§ What you should do
Each line from the material with the word "KiCad" in it must be copied.

####

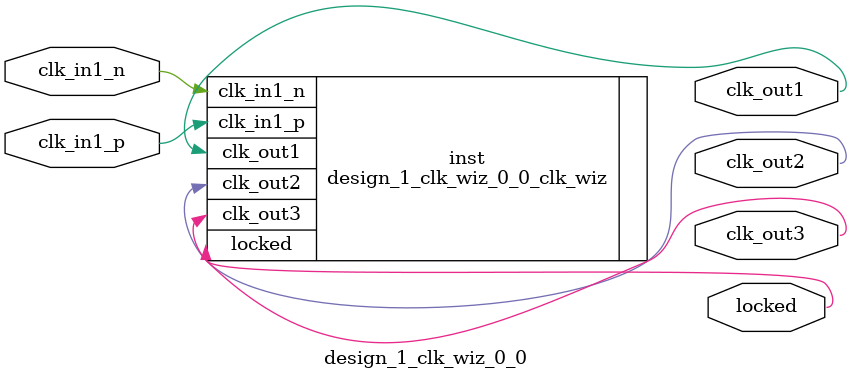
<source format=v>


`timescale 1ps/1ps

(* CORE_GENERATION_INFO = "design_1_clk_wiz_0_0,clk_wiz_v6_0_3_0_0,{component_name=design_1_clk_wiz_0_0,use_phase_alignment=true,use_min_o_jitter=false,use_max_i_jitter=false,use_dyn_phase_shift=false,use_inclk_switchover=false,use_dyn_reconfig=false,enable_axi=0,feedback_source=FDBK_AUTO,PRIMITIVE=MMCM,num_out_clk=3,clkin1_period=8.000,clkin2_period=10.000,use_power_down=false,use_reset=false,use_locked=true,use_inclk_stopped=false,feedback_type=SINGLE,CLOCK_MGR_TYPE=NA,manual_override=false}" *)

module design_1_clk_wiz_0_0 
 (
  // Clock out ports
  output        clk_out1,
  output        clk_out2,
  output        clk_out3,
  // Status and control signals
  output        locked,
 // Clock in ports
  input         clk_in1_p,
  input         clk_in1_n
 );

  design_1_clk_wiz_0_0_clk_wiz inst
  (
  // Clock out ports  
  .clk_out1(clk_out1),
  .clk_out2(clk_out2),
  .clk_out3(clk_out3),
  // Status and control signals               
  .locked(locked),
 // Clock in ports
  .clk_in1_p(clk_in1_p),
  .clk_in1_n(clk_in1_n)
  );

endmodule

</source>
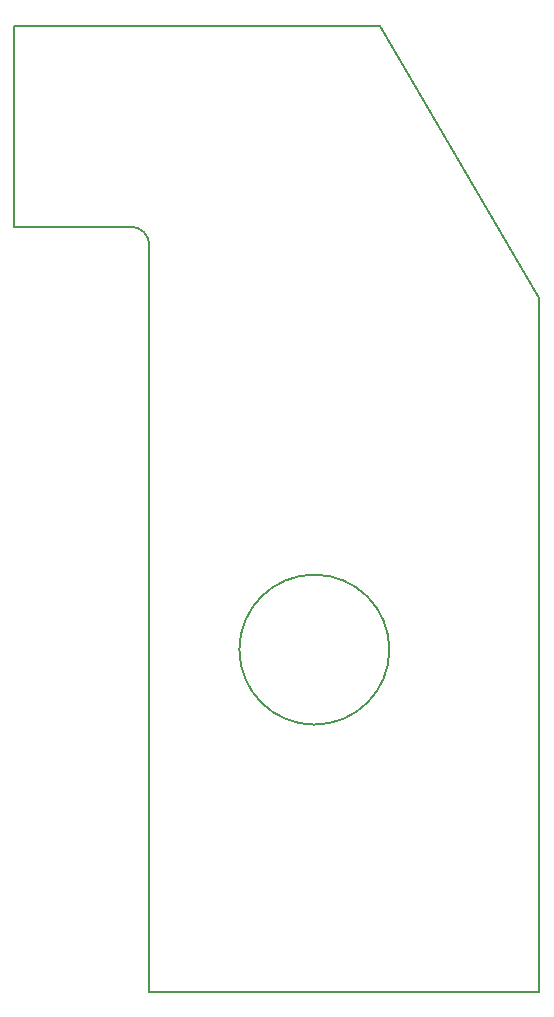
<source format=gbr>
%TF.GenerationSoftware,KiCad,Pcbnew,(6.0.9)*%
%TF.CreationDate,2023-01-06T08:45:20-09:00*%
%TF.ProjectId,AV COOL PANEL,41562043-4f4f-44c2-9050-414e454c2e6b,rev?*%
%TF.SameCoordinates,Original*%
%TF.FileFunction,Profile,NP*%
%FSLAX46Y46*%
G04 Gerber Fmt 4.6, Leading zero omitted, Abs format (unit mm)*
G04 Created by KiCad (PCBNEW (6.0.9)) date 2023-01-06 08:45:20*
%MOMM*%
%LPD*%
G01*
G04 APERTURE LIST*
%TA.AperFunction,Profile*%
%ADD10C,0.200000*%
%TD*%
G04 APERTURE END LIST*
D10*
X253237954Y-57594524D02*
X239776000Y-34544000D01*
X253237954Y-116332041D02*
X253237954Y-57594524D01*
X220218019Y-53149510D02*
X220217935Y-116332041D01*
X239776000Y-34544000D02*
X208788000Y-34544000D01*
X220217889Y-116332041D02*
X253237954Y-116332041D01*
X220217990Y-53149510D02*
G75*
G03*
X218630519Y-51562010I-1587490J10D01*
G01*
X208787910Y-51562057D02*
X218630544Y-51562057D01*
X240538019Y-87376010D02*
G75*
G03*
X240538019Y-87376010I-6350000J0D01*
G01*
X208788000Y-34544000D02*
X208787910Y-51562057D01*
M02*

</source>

####

§ Result
%TF.GenerationSoftware,KiCad,Pcbnew,(6.0.9)*%
G04 Created by KiCad (PCBNEW (6.0.9)) date 2023-01-06 08:45:20*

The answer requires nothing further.